[Stored records]
════════

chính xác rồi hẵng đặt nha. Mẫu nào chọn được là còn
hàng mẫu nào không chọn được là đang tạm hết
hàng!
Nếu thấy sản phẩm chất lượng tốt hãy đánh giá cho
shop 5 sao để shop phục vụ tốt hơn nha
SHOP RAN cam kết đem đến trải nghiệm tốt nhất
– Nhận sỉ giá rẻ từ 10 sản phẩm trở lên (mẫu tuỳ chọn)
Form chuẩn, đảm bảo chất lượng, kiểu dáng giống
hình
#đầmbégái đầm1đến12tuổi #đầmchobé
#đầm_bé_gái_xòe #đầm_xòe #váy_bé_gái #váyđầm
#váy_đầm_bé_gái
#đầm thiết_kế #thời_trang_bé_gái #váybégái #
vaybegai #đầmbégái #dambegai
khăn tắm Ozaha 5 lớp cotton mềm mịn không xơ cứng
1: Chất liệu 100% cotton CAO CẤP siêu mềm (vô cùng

════════

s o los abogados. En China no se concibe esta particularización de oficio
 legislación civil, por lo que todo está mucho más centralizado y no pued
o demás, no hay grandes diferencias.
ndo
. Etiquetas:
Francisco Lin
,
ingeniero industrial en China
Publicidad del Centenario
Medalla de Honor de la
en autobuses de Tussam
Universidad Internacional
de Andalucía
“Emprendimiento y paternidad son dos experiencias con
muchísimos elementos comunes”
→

════════

> **Task goal**: Your answer should be the exact lines above from the one with "vaybegai #đầmbégái #dambegai" through the one with "1: Chất liệu", both included, and nothing besides.

> **Result**:
vaybegai #đầmbégái #dambegai
khăn tắm Ozaha 5 lớp cotton mềm mịn không xơ cứng
1: Chất liệu 100% cotton CAO CẤP siêu mềm (vô cùng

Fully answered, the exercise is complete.